Please rewrite the data below, replacing every "Stockholm" with "Uppsala" and keeping everything else the same. Leave the pictures out of your answer.
##### Data shown #####
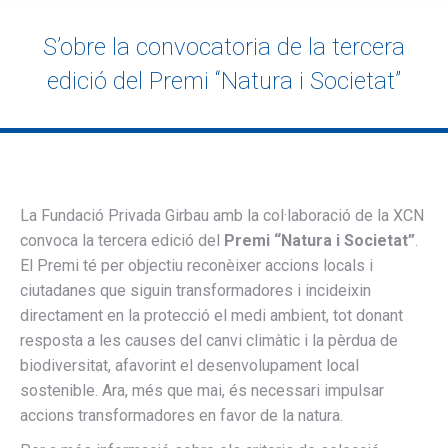
×
S’obre la convocatoria de la tercera
edició del Premi “Natura i Societat”
La
Fundació Privada Girbau amb la col·laboració de la XCN
convoca la tercera edició del
Premi “Natura i Societat”
.
El Premi té per objectiu reconèixer accions locals i
ciutadanes que siguin transformadores i incideixin
directament en la protecció el medi ambient, tot donant
resposta a les causes del canvi climàtic i la pèrdua de
biodiversitat, afavorint el desenvolupament local
sostenible. Ara, més que mai, és necessari impulsar
accions transformadores en favor de la natura.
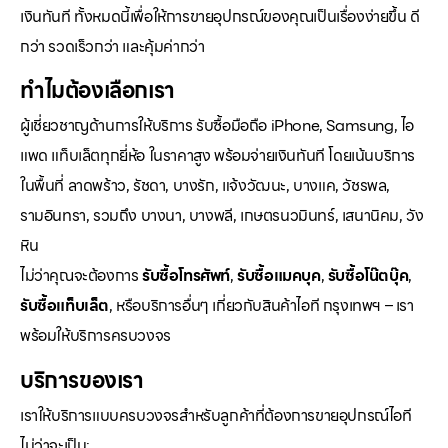
เงินทันที ทั้งหมดนี้เพื่อให้การขายอุปกรณ์ของคุณเป็นเรื่องง่ายขึ้น ดี
กว่า รวดเร็วกว่า และคุ้มค่ากว่า
ทำไมต้องเลือกเรา
ผู้เชี่ยวชาญด้านการให้บริการ รับซื้อมือถือ iPhone, Samsung, ไอ
แพด แท็บเล็ตทุกยี่ห้อ ในราคาสูง พร้อมจ่ายเงินทันที โดยเน้นบริการ
ในพื้นที่ ลาดพร้าว, รัชดา, บางรัก, แจ้งวัฒนะ, บางแค, วัชรพล,
รามอินทรา, รวมถึง บางนา, บางพลี, เกษตรนวมินทร์, เสนานิคม, วัง
หิน
ไม่ว่าคุณจะต้องการ
รับซื้อโทรศัพท์
,
รับซื้อแมคบุค
,
รับซื้อโน๊ตบุ๊ค
,
รับซื้อแท็บเล็ต
, หรือบริการอื่นๆ เกี่ยวกับสินค้าไอที กรุงเทพฯ – เรา
พร้อมให้บริการครบวงจร
บริการของเรา
เราให้บริการแบบครบวงจรสำหรับลูกค้าที่ต้องการขายอุปกรณ์ไอที
ไม่ว่าจะเป็น:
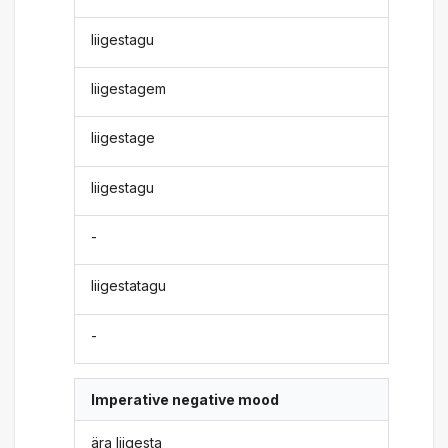
liigestagu
liigestagem
liigestage
liigestagu
-
liigestatagu
-
Imperative negative mood
ära liigesta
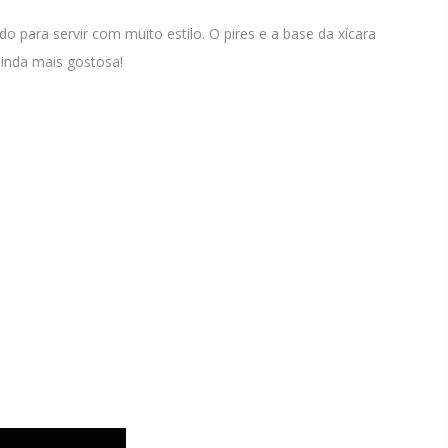
 para servir com muito estilo. O pires e a base da xícara
ainda mais gostosa!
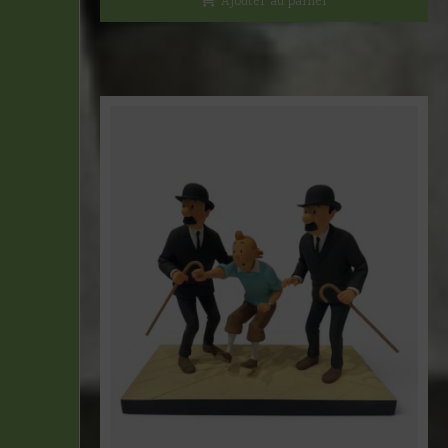
Ajouter au panier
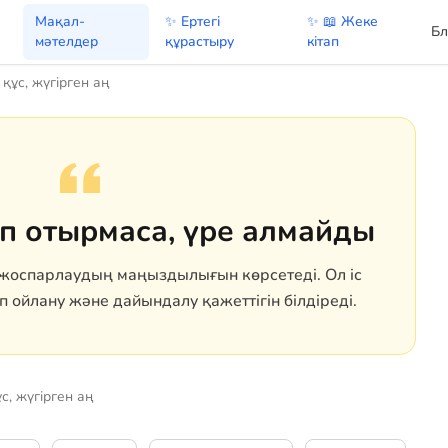
Мақал-
✨ Ертегі
✨ 📖 Жеке
Бл
мәтелдер
құрастыру
кітап
құс, жүгірген аң
п отырмаса, үре алмайды
жоспарлаудың маңыздылығын көрсетеді. Ол іс
 ойлану және дайындалу қажеттігін білдіреді.
с, жүгірген аң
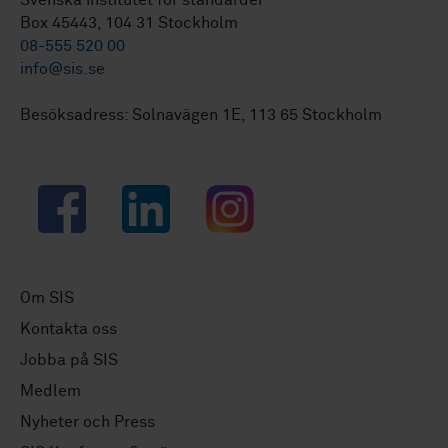
Svenska institutet för standarder
Box 45443, 104 31 Stockholm
08-555 520 00
info@sis.se
Besöksadress: Solnavägen 1E, 113 65 Stockholm
Facebook
LinkedIn
Instagram
Om SIS
Kontakta oss
Jobba på SIS
Medlem
Nyheter och Press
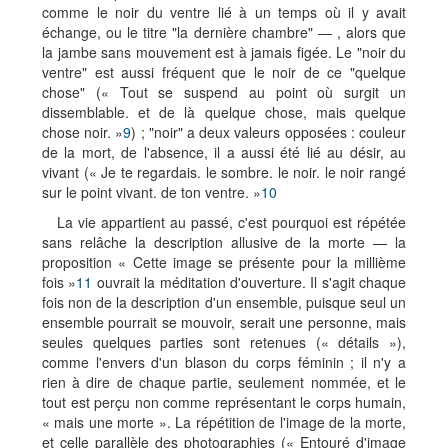
comme le noir du ventre lié à un temps où il y avait
échange, ou le titre "la dernière chambre" — , alors que
la jambe sans mouvement est à jamais figée. Le "noir du
ventre" est aussi fréquent que le noir de ce "quelque
chose" (« Tout se suspend au point où surgit un
dissemblable. et de là quelque chose, mais quelque
chose noir. »
9
) ; "noir" a deux valeurs opposées : couleur
de la mort, de l'absence, il a aussi été lié au désir, au
vivant (« Je te regardais. le sombre. le noir. le noir rangé
sur le point vivant. de ton ventre. »
10
La vie appartient au passé, c'est pourquoi est répétée
sans relâche la description allusive de la morte — la
proposition « Cette image se présente pour la millième
fois »
11
ouvrait la méditation d'ouverture. Il s'agit chaque
fois non de la description d'un ensemble, puisque seul un
ensemble pourrait se mouvoir, serait une personne, mais
seules quelques parties sont retenues (« détails »),
comme l'envers d'un blason du corps féminin ; il n'y a
rien à dire de chaque partie, seulement nommée, et le
tout est perçu non comme représentant le corps humain,
« mais une morte ». La répétition de l'image de la morte,
et celle parallèle des photographies (« Entouré d'image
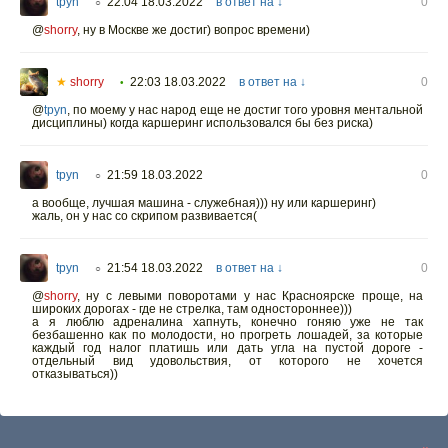
tpyn
22:04 18.03.2022
в ответ на ↓
0
○
@
shorry
,
ну в Москве же достиг) вопрос времени)
★
shorry
22:03 18.03.2022
в ответ на ↓
0
•
@
tpyn
,
по моему у нас народ еще не достиг того уровня ментальной
дисциплины) когда каршеринг использовался бы без риска)
tpyn
21:59 18.03.2022
0
○
а вообще, лучшая машина - служебная))) ну или каршеринг)
жаль, он у нас со скрипом развивается(
tpyn
21:54 18.03.2022
в ответ на ↓
0
○
@
shorry
,
ну с левыми поворотами у нас Красноярске проще, на
широких дорогах - где не стрелка, там одностороннее)))
а я люблю адреналина хапнуть, конечно гоняю уже не так
безбашенно как по молодости, но прогреть лошадей, за которые
каждый год налог платишь или дать угла на пустой дороге -
отдельный вид удовольствия, от которого не хочется
отказываться))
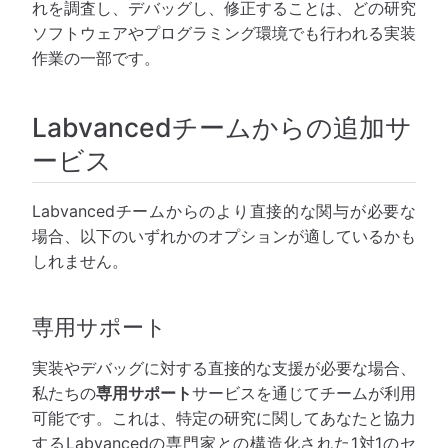
れを調査し、デバッグし、修正することは、どの研究
ソフトウェアやプログラミング環境でも行われる実装
作業の一部です。
Labvancedチームからの追加サ
ービス
Labvancedチームからのより直接的な関与が必要な
場合、以下のいずれかのオプションが適しているかも
しれません。
専用サポート
実装やデバッグに対する直接的な支援が必要な場合、
私たちの
専用サポート
サービスを通じてチームが利用
可能です。これは、特定の研究に関してあなたと協力
するLabvancedの専門家との構造化された1対1のセ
#####
- **Solved exercise**
×
S’obre la convocatoria de la tercera
edició del Premi “Natura i Societat”
La
Fundació Privada Girbau amb la col·laboració de la XCN
convoca la tercera edició del
Premi “Natura i Societat”
.
El Premi té per objectiu reconèixer accions locals i
ciutadanes que siguin transformadores i incideixin
directament en la protecció el medi ambient, tot donant
resposta a les causes del canvi climàtic i la pèrdua de
biodiversitat, afavorint el desenvolupament local
sostenible. Ara, més que mai, és necessari impulsar
accions transformadores en favor de la natura.
เงินทันที ทั้งหมดนี้เพื่อให้การขายอุปกรณ์ของคุณเป็นเรื่องง่ายขึ้น ดี
กว่า รวดเร็วกว่า และคุ้มค่ากว่า
ทำไมต้องเลือกเรา
ผู้เชี่ยวชาญด้านการให้บริการ รับซื้อมือถือ iPhone, Samsung, ไอ
แพด แท็บเล็ตทุกยี่ห้อ ในราคาสูง พร้อมจ่ายเงินทันที โดยเน้นบริการ
ในพื้นที่ ลาดพร้าว, รัชดา, บางรัก, แจ้งวัฒนะ, บางแค, วัชรพล,
รามอินทรา, รวมถึง บางนา, บางพลี, เกษตรนวมินทร์, เสนานิคม, วัง
หิน
ไม่ว่าคุณจะต้องการ
รับซื้อโทรศัพท์
,
รับซื้อแมคบุค
,
รับซื้อโน๊ตบุ๊ค
,
รับซื้อแท็บเล็ต
, หรือบริการอื่นๆ เกี่ยวกับสินค้าไอที กรุงเทพฯ – เรา
พร้อมให้บริการครบวงจร
บริการของเรา
เราให้บริการแบบครบวงจรสำหรับลูกค้าที่ต้องการขายอุปกรณ์ไอที
ไม่ว่าจะเป็น:
liigestagu
liigestagem
liigestage
liigestagu
-
liigestatagu
-
Imperative negative mood
ära liigesta
 para servir com muito estilo. O pires e a base da xícara
ainda mais gostosa!
Ajouter au panier
Мақал-
✨ Ертегі
✨ 📖 Жеке
Бл
мәтелдер
құрастыру
кітап
құс, жүгірген аң
п отырмаса, үре алмайды
жоспарлаудың маңыздылығын көрсетеді. Ол іс
 ойлану және дайындалу қажеттігін білдіреді.
с, жүгірген аң
Svenska institutet för standarder
Box 45443, 104 31 Uppsala
08-555 520 00
info@sis.se
Besöksadress: Solnavägen 1E, 113 65 Uppsala
Facebook
LinkedIn
Instagram
Om SIS
Kontakta oss
Jobba på SIS
Medlem
Nyheter och Press
comme le noir du ventre lié à un temps où il y avait
échange, ou le titre "la dernière chambre" — , alors que
la jambe sans mouvement est à jamais figée. Le "noir du
ventre" est aussi fréquent que le noir de ce "quelque
chose" (« Tout se suspend au point où surgit un
dissemblable. et de là quelque chose, mais quelque
chose noir. »
9
) ; "noir" a deux valeurs opposées : couleur
de la mort, de l'absence, il a aussi été lié au désir, au
vivant (« Je te regardais. le sombre. le noir. le noir rangé
sur le point vivant. de ton ventre. »
10
La vie appartient au passé, c'est pourquoi est répétée
sans relâche la description allusive de la morte — la
proposition « Cette image se présente pour la millième
fois »
11
ouvrait la méditation d'ouverture. Il s'agit chaque
fois non de la description d'un ensemble, puisque seul un
ensemble pourrait se mouvoir, serait une personne, mais
seules quelques parties sont retenues (« détails »),
comme l'envers d'un blason du corps féminin ; il n'y a
rien à dire de chaque partie, seulement nommée, et le
tout est perçu non comme représentant le corps humain,
« mais une morte ». La répétition de l'image de la morte,
et celle parallèle des photographies (« Entouré d'image
tpyn
22:04 18.03.2022
в ответ на ↓
0
○
@
shorry
,
ну в Москве же достиг) вопрос времени)
★
shorry
22:03 18.03.2022
в ответ на ↓
0
•
@
tpyn
,
по моему у нас народ еще не достиг того уровня ментальной
дисциплины) когда каршеринг использовался бы без риска)
tpyn
21:59 18.03.2022
0
○
а вообще, лучшая машина - служебная))) ну или каршеринг)
жаль, он у нас со скрипом развивается(
tpyn
21:54 18.03.2022
в ответ на ↓
0
○
@
shorry
,
ну с левыми поворотами у нас Красноярске проще, на
широких дорогах - где не стрелка, там одностороннее)))
а я люблю адреналина хапнуть, конечно гоняю уже не так
безбашенно как по молодости, но прогреть лошадей, за которые
каждый год налог платишь или дать угла на пустой дороге -
отдельный вид удовольствия, от которого не хочется
отказываться))
れを調査し、デバッグし、修正することは、どの研究
ソフトウェアやプログラミング環境でも行われる実装
作業の一部です。
Labvancedチームからの追加サ
ービス
Labvancedチームからのより直接的な関与が必要な
場合、以下のいずれかのオプションが適しているかも
しれません。
専用サポート
実装やデバッグに対する直接的な支援が必要な場合、
私たちの
専用サポート
サービスを通じてチームが利用
可能です。これは、特定の研究に関してあなたと協力
するLabvancedの専門家との構造化された1対1のセ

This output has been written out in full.